Depuis la fondation du christianisme et le développement de l’enseignement de l’Évangile de par le vaste monde, l’union avec Dieu est devenu le mode d’être espéré par toutes les âmes converties aux lumières de la « Révélation », mais un mode d’être dont chacun sait qu’il ne peut être  atteint par ses propres efforts car qu’il est le fruit d’un don gratuit, c’est-à-dire, pour être clair, d’une pure« grâce » selon la doctrine traditionnelle [2]. Or si tel est le cas, et c’est une évidence indubitable pour celui qui accepte de regarder le monde tel qu’il est, et sait ce qu’il en est sans se mentir sur l’état vicié de son âme – comme nous le savons prompte aux pires bassesses et congénitalement lâche, indocile et faible face aux tentations -, avec honnêteté,  alors il convient de prendre conscience de ce qui se passe à l’instant, tant en dehors de nous qu’en dedans, lorsque la Divinité accepte de nous visiter.

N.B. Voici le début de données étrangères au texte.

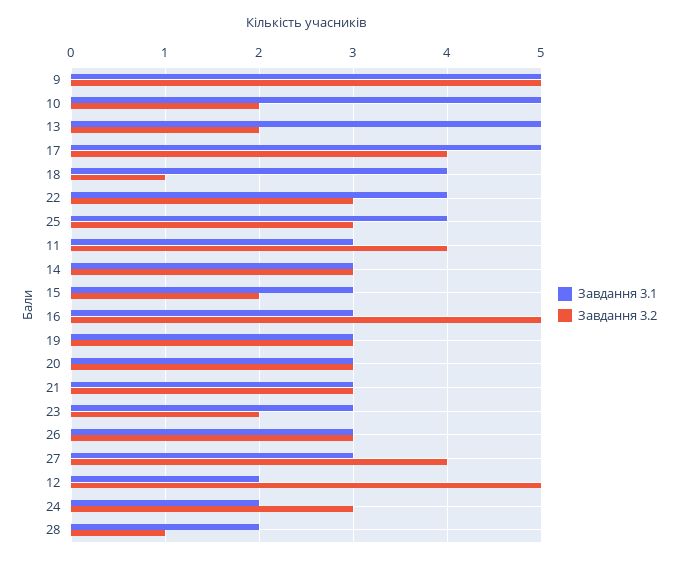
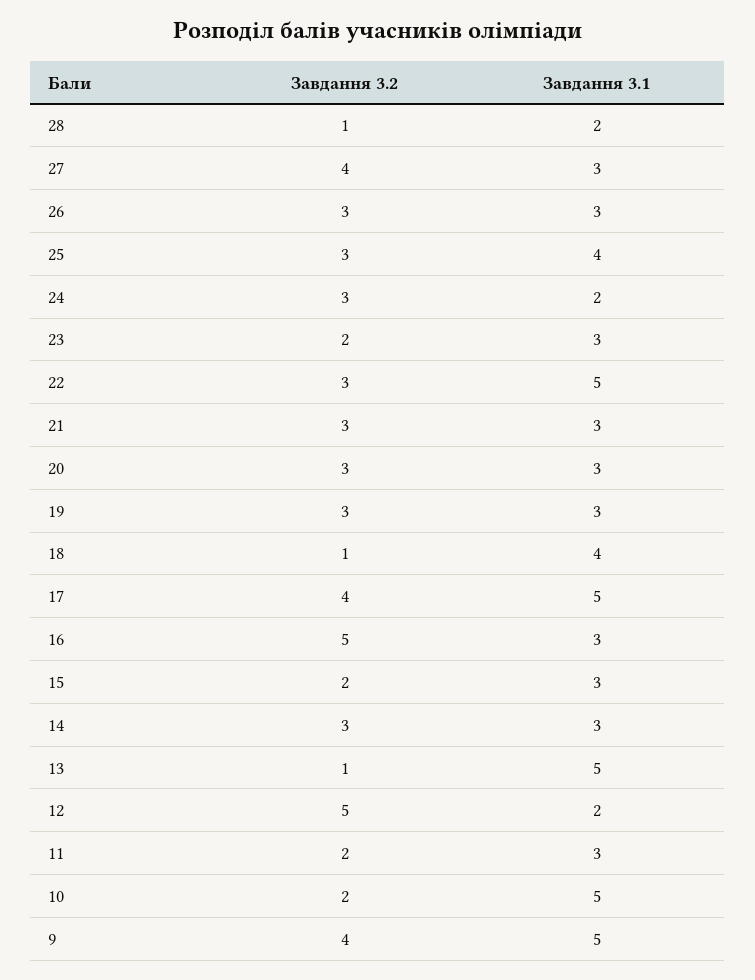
  {
    "Завдання 3.1": {
      "9": 5,
      "10": 5,
      "13": 5,
      "17": 5,
      "18": 4,
-     "22": 4,
+     "22": 5,
      "25": 4,
      "11": 3,
      "14": 3,
      "15": 3,
      "16": 3,
      "19": 3,
      "20": 3,
      "21": 3,
      "23": 3,
      "26": 3,
      "27": 3,
      "12": 2,
      "24": 2,
      "28": 2
    },
    "Завдання 3.2": {
-     "9": 5,
+     "9": 4,
      "10": 2,
-     "13": 2,
+     "13": 1,
      "17": 4,
      "18": 1,
      "22": 3,
      "25": 3,
-     "11": 4,
+     "11": 2,
      "14": 3,
      "15": 2,
      "16": 5,
      "19": 3,
      "20": 3,
      "21": 3,
      "23": 2,
      "26": 3,
      "27": 4,
      "12": 5,
      "24": 3,
      "28": 1
    }
  }

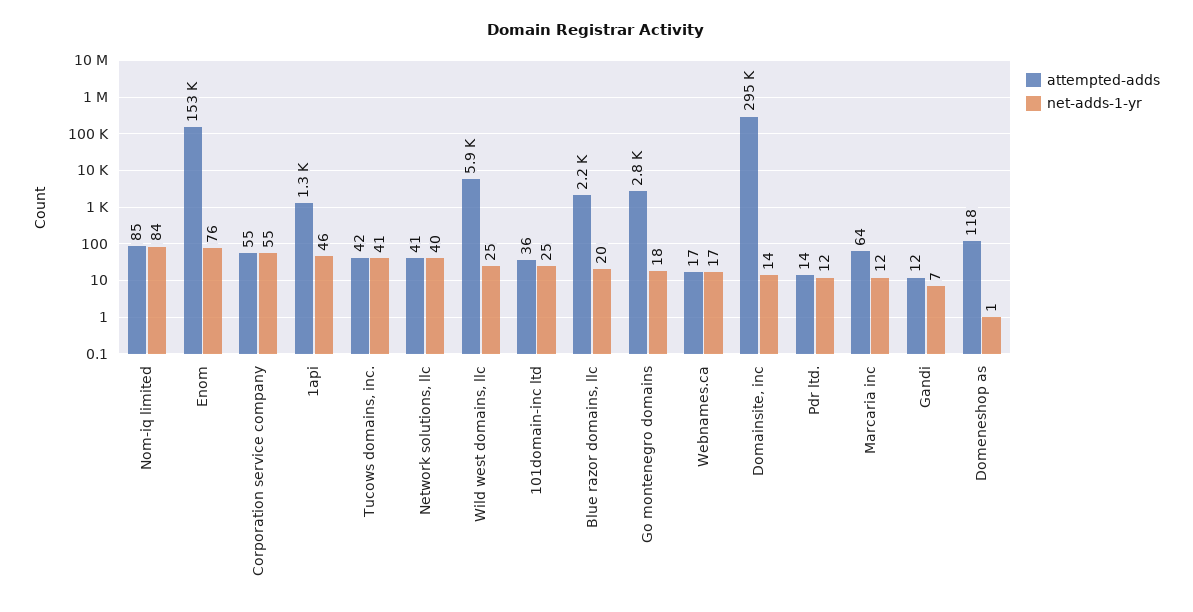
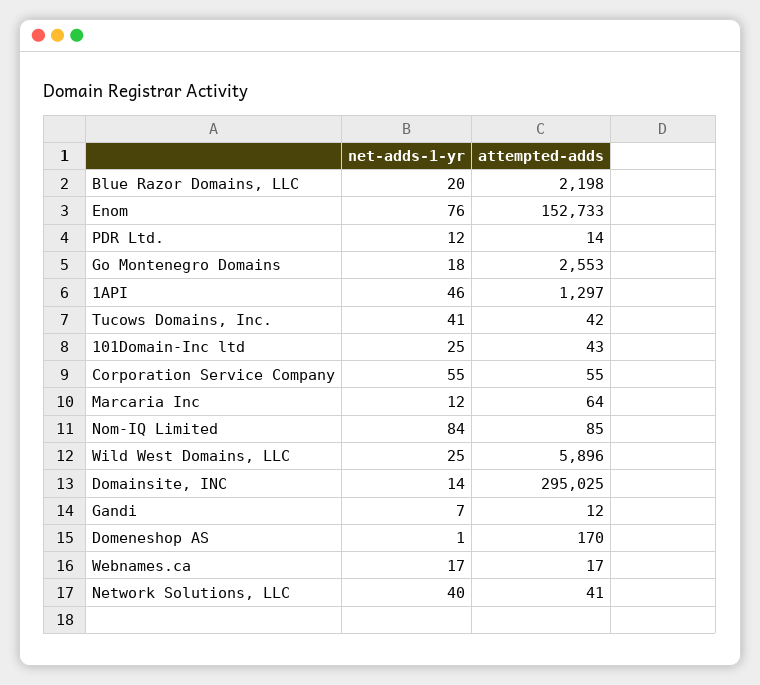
  {
    "attempted-adds": {
      "Nom-iq limited": 85,
      "Enom": 152733,
      "Corporation service company": 55,
      "1api": 1297,
      "Tucows domains, inc.": 42,
      "Network solutions, llc": 41,
      "Wild west domains, llc": 5896,
-     "101domain-inc ltd": 36,
+     "101domain-inc ltd": 43,
      "Blue razor domains, llc": 2198,
-     "Go montenegro domains": 2800,
+     "Go montenegro domains": 2553,
      "Webnames.ca": 17,
      "Domainsite, inc": 295025,
      "Pdr ltd.": 14,
      "Marcaria inc": 64,
      "Gandi": 12,
-     "Domeneshop as": 118
+     "Domeneshop as": 170
    },
    "net-adds-1-yr": {
      "Nom-iq limited": 84,
      "Enom": 76,
      "Corporation service company": 55,
      "1api": 46,
      "Tucows domains, inc.": 41,
      "Network solutions, llc": 40,
      "Wild west domains, llc": 25,
      "101domain-inc ltd": 25,
      "Blue razor domains, llc": 20,
      "Go montenegro domains": 18,
      "Webnames.ca": 17,
      "Domainsite, inc": 14,
      "Pdr ltd.": 12,
      "Marcaria inc": 12,
      "Gandi": 7,
      "Domeneshop as": 1
    }
  }

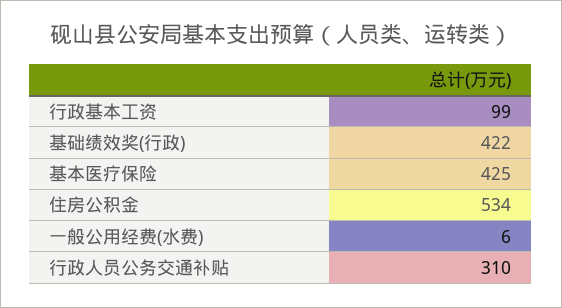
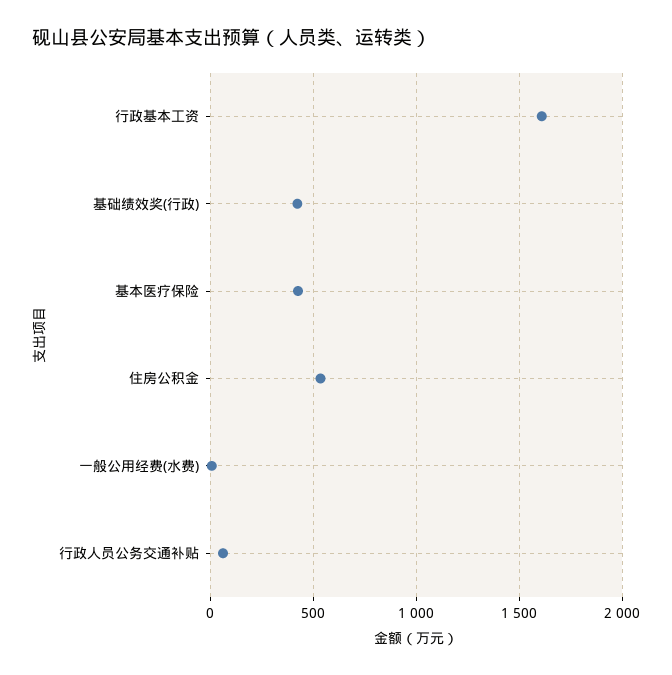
  {
-   "行政基本工资": 99,
+   "行政基本工资": 1600,
    "基础绩效奖(行政)": 422,
    "基本医疗保险": 425,
    "住房公积金": 534,
    "一般公用经费(水费)": 6,
-   "行政人员公务交通补贴": 310
+   "行政人员公务交通补贴": 50
  }

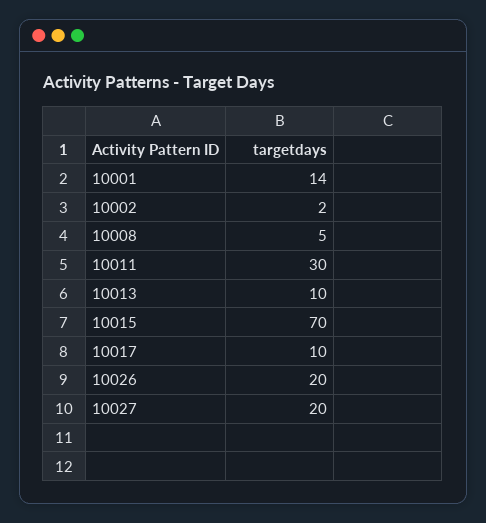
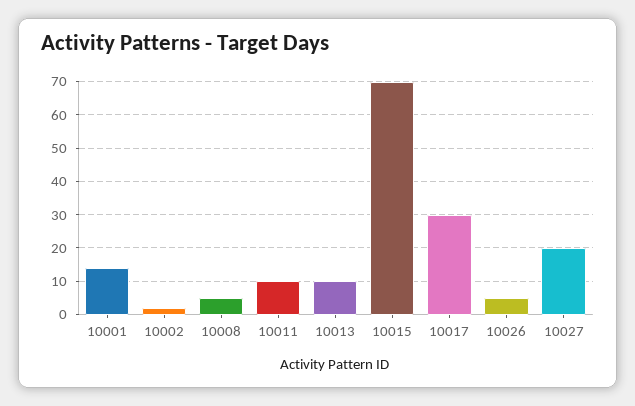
  {
    "10001": 14,
    "10002": 2,
    "10008": 5,
-   "10011": 30,
+   "10011": 10,
    "10013": 10,
    "10015": 70,
-   "10017": 10,
+   "10017": 30,
-   "10026": 20,
+   "10026": 5,
    "10027": 20
  }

Et lors de ces rares moments, l’union avec Dieu doit se consommer et se vivre, « ici et maintenant », sans jugement, sans analyse, sans agitation, dans le silence et l’humilité, en se tenant uniquement dans le moment présent, comme des enfants dans la proximité de leur mère, en suspendant les cogitations mentales, se conservant à distance des raisonnements et des évaluations, afin d’appréhender, en plénitude et de façon entière, la « sainte présence » divine, par laquelle l’âme comprend, expérimentalement, ce qu’elle ne savait auparavant que par la seule vertu de la foi, trouvant ainsi dans cet état comparable à nul autre, son véritable repos, connaissance qui peut à bon droit être désignée comme étant une « connaissance mystique ».

Le Phénix Renaissant, « L’Être éternel et infini et le Régime Écossais Rectifié », n°6, 2020, pp. 79-84.

Notes.

[1] J.-B. Willermoz, Doctrine de Moïse, Doctrine, Instruction particulière & secrète à mon fils, 1818,  « De Dieu considéré dans son unité  et dans la Trinité de ses puissances créatrices » – FM 508 (2e Cayer [B]) Bibliothèque Nationale de Paris.

[2] C’est ce que rappela avec force, et fort justement, saint Augustin (+ 430), au sujet du don gratuit de la grâce accordé de façon imméritée aux âmes selon les vues de la Divine Providence, affirmant, avec une intelligence théologique éprouvée, que depuis le péché originel, la volonté de l’homme laissée à ses seules forces est incapable d’aucun bien et que, sans l’aide et le secours divin, ne peut que se révéler prisonnière et ligotée par les puissances suggestives du mal qui dominent puissamment en elle et en ce monde. Dans l’état de nature déchue le salut ne peut donc venir que de Dieu seul, il est en tant que pur don de Dieu, inaccessible à l’homme – ce qui revient à dire que la liberté humaine, dans l’œuvre du salut, est réduite à la« liberté passive de réception », et les « énergies », tant louangées et admirées par les pélagiens et semi-pélagiens, ne sont que de chimériques espérances, au demeurant  très dangereuses car flattant inconsidérément l’orgueil humain toujours prompt à s’illusionner sur l’état réel de la créature. C’est pourquoi, en effet : « La grande thèse sur la liberté humaine contenue dans l’Augustinus est assez claire. Elle est que les hérésies, l’hérésie pélagienne en l’occurrence à laquelle il identifie le ‘‘molinisme’’, sont les survivances, dans le domaine théologique, des philosophies de l’Antiquité ; elle est que l’hérésie est une philosophie revivifiée au sein de la théologie. Jansénius le répète : ‘‘philosophiaerrorum fons, haereticorum mater’’ (la philosophie est la source des erreurs, la mère des hérésies). De ce point de vue, la philosophie la plus scandaleuse entre toutes est le stoïcisme (cf. Pascal : Entretien avec M. de Sacy). » (V. Carraud, Le Jansénisme, conférence donnée en l’église réformée d’Auteuil,  20 janvier 1996, in Publications électroniques de Port-Royal, série 2007).